When in doubt about which restaurant to select for my fiancé’s birthday dinner, I went with the simplest strategy; I chose the one he’d seemed most enthusiastic about trying during the past few months: Scarpetta, located in New York City’s West Village. Opened in 2008 by celebrity chef Scott Conant, it received a three-star review from the New York Times and New York Magazine, which lauded the restaurant for being “fresh and forward-thinking.” Though Conant has since moved on to other projects, Scarpetta continues to receive praise for its homemade pasta and tasty Italian fare. In fact, Todd exclaimed after our meal, “That was the best birthday dinner I’ve ever had.”
After seeing Avenue Q off-Broadway (great show!), Todd and I ambled down Eighth Avenue, jotting into our phones the names of eateries we’d like to visit in the future. Though our Scarpetta reservation wasn’t until 6:30 p.m., we arrived a half hour early and the waitstaff seated us with no problem. With minimalistic yet sleek decor, the dining room had a soft, comfortable ambience. We pored over the menu; debated just how much food to order, unsure of portion sizes; and spied on neighboring diners to determine what looked good. In the meantime, we were served a bread basket filled with delicious samplings, from rosemary Foccaccia to a crusty roll made at Sullivan Street Bakery. On the side we had an eggplant spread, an olive oil dip, and creamy mascarpone.

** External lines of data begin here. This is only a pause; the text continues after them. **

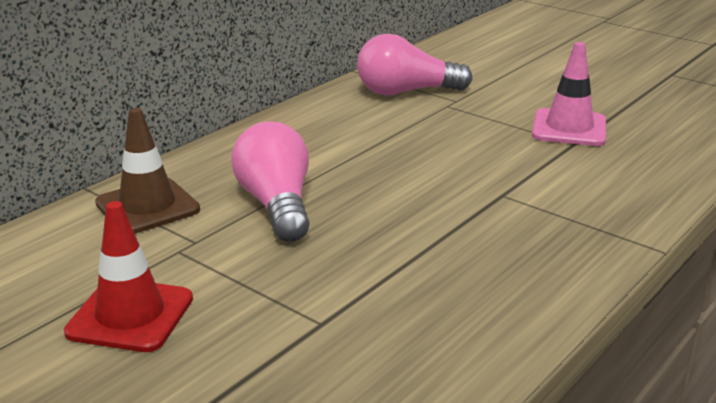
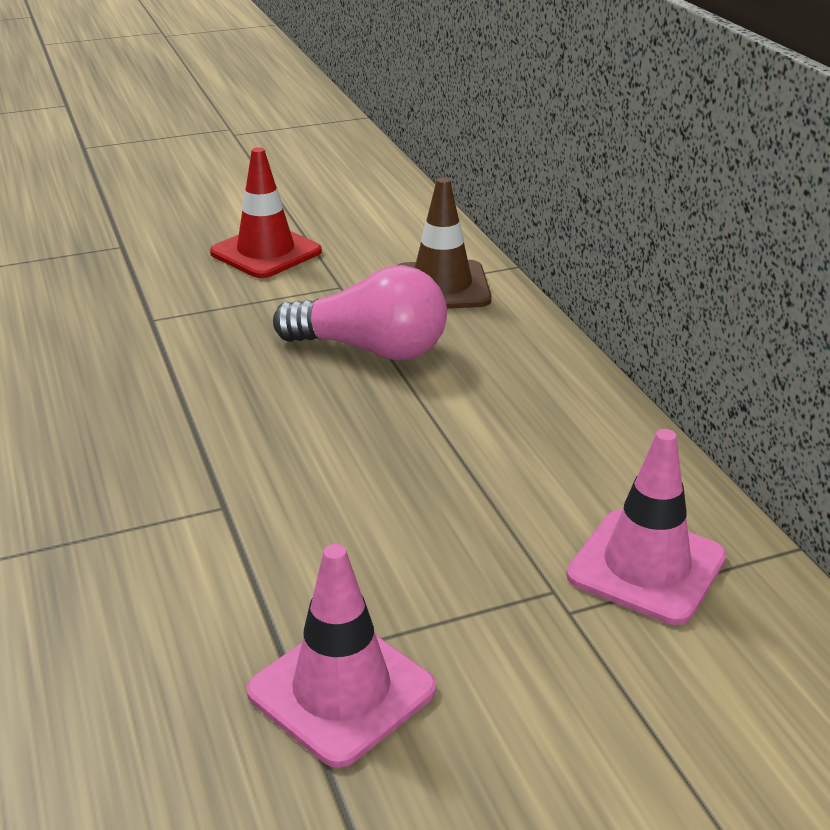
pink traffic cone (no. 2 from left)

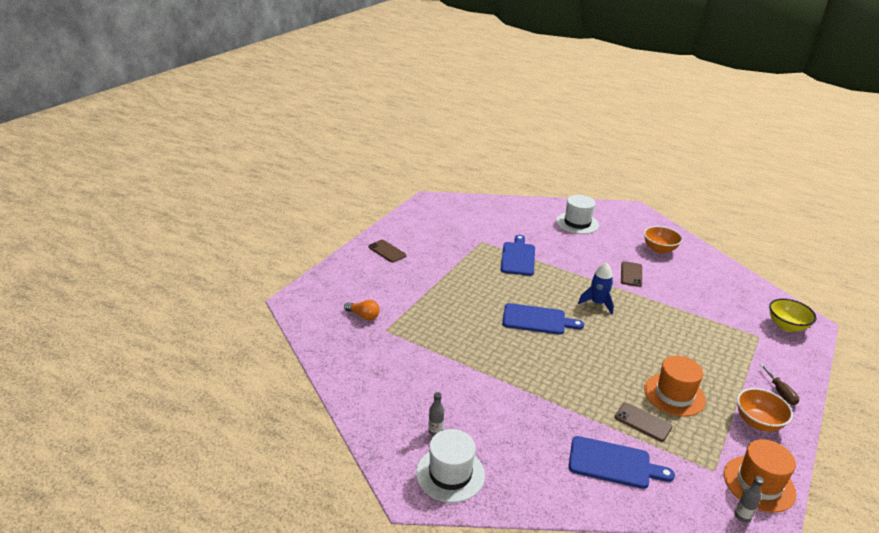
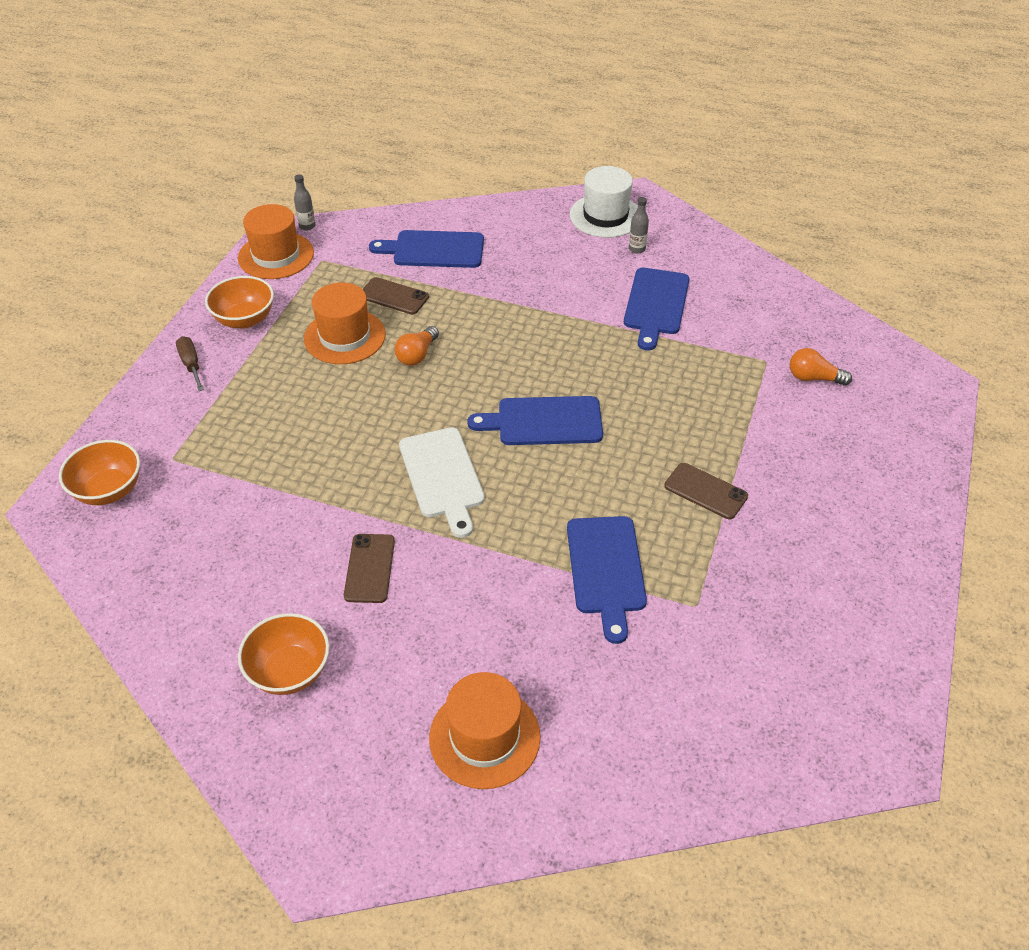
orange light bulb (no. 1 from left)
blue cutting board (no. 4 from left)
brown phone (no. 3 from left)
white cutting board
orange hat (no. 3 from left)
orange bowl (no. 1 from left)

We decided on two appetizers. The first: burrata and heirloom tomatoes with a black garlic and eggplant spread. The burrata melted, soft and creamy, in our mouths, and the eggplant spread had a smooth, rich flavor that worked really well when slathered on a warm, chewy piece of bread.
The second: a crispy fritto misto that combined calamari, shrimp, squash, and eggplant. The fish was fresh and the vegetables hinted at healthfulness despite each item having been battered and fried.
Because we felt really hungry and because the couple next to us ordered three entrees, we chose several different pastas to share as our main meal. The simplest in conception—yet complex in flavor—was the spaghetti with tomato sauce and basil. At $24, it was probably the most expensive spaghetti I’ve ever purchased, but it also tasted the best. Chunky tomatoes gave it some texture, the basil offered a slight kick, and the handmade pasta retained just the right amount of firmness.
Next we sampled a dish of agnolotti stuffed with short rib and bone marrow and glazed with a garlicky horseradish sauce. With rich and hearty flavors and a juicy filling, this pasta left me feeling the most satisfied. I felt it was more worth its $26 price tag, especially because it wasn’t something I would normally make at home.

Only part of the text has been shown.